*** Block opens ***

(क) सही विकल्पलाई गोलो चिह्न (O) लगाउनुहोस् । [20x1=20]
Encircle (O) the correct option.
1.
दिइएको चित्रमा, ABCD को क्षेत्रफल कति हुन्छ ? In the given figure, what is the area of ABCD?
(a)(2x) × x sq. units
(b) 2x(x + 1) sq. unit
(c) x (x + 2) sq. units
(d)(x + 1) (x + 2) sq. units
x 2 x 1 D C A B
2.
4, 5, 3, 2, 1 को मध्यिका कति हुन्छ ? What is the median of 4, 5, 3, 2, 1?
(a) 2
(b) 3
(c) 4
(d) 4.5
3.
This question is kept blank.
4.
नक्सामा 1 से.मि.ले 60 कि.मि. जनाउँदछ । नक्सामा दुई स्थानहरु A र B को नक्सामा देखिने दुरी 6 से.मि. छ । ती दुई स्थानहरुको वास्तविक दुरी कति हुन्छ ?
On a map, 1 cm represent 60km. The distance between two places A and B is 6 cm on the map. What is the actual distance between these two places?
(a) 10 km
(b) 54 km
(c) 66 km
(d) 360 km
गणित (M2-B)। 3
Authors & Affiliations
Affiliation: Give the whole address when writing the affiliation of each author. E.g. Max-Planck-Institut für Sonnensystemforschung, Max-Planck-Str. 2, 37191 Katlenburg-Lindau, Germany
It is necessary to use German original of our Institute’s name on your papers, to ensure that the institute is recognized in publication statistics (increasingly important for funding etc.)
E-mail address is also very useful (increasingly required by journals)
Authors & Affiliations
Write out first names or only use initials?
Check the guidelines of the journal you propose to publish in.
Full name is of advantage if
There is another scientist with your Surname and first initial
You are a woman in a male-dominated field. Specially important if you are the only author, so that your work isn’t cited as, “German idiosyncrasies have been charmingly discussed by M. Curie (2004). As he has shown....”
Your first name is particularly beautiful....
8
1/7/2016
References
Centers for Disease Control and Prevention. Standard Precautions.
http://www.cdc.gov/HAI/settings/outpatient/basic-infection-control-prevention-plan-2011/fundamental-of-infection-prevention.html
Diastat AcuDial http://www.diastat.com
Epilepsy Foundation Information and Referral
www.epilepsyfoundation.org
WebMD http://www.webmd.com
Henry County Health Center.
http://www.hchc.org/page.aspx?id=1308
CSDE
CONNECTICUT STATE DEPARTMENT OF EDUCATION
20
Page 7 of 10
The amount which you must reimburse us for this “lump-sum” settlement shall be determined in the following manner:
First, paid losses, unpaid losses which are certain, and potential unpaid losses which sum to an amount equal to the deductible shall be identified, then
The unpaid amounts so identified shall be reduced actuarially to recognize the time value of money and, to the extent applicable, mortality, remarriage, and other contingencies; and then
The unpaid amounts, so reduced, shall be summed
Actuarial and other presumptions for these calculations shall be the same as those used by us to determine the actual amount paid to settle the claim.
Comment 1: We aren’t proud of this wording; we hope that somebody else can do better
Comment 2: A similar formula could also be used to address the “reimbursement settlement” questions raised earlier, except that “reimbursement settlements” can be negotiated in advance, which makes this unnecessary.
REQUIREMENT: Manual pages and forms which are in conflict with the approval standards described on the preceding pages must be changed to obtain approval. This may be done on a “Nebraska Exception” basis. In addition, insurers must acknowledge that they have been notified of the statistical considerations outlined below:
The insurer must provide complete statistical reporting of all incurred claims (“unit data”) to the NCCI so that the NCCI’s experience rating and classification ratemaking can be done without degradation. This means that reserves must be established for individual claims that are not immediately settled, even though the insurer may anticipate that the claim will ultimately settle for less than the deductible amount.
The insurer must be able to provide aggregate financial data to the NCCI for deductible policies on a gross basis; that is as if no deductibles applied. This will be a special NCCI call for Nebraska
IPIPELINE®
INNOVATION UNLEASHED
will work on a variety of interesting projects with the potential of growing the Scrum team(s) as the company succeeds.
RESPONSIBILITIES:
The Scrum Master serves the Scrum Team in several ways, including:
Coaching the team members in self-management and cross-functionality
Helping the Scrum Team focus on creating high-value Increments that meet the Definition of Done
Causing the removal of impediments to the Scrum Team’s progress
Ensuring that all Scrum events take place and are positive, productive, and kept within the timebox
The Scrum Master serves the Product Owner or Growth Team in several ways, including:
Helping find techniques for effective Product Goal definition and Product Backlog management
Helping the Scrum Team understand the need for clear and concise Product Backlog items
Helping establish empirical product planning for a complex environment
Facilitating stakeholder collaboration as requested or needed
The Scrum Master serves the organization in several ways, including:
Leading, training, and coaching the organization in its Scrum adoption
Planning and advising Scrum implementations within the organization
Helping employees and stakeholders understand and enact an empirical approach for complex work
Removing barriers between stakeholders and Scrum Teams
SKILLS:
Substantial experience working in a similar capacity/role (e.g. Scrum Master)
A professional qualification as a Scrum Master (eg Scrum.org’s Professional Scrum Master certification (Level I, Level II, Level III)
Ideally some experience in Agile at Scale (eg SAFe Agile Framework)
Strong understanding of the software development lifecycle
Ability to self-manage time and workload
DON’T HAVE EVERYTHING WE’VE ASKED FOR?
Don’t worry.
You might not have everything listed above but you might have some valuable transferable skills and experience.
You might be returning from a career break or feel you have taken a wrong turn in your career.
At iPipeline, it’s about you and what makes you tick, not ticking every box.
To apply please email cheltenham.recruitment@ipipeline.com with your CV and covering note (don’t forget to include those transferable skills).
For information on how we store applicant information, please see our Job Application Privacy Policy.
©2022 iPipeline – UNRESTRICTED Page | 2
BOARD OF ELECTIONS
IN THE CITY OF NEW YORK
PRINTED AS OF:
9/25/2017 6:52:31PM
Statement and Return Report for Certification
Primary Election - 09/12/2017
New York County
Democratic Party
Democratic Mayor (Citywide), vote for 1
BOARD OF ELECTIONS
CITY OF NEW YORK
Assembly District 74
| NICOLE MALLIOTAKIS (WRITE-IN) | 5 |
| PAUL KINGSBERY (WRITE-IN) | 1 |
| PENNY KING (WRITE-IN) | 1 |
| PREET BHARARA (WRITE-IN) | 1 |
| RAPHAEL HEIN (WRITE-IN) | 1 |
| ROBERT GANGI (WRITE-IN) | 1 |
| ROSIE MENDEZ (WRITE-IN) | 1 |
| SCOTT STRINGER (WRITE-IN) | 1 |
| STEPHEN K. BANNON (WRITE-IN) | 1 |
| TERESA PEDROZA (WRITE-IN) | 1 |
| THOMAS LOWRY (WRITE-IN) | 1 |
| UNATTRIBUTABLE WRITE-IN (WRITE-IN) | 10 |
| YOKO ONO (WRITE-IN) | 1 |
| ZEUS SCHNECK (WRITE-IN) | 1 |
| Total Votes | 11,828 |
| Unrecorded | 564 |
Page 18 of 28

*** Block closes ***

* Try it *
Reproduce only the lines above spanning from the line containing "Encircle (O) the correct option." through the line containing "नक्सामा 1 से.मि.ले", word for word.

* Task result *
Encircle (O) the correct option.
1.
दिइएको चित्रमा, ABCD को क्षेत्रफल कति हुन्छ ? In the given figure, what is the area of ABCD?
(a)(2x) × x sq. units
(b) 2x(x + 1) sq. unit
(c) x (x + 2) sq. units
(d)(x + 1) (x + 2) sq. units
x 2 x 1 D C A B
2.
4, 5, 3, 2, 1 को मध्यिका कति हुन्छ ? What is the median of 4, 5, 3, 2, 1?
(a) 2
(b) 3
(c) 4
(d) 4.5
3.
This question is kept blank.
4.
नक्सामा 1 से.मि.ले 60 कि.मि. जनाउँदछ । नक्सामा दुई स्थानहरु A र B को नक्सामा देखिने दुरी 6 से.मि. छ । ती दुई स्थानहरुको वास्तविक दुरी कति हुन्छ ?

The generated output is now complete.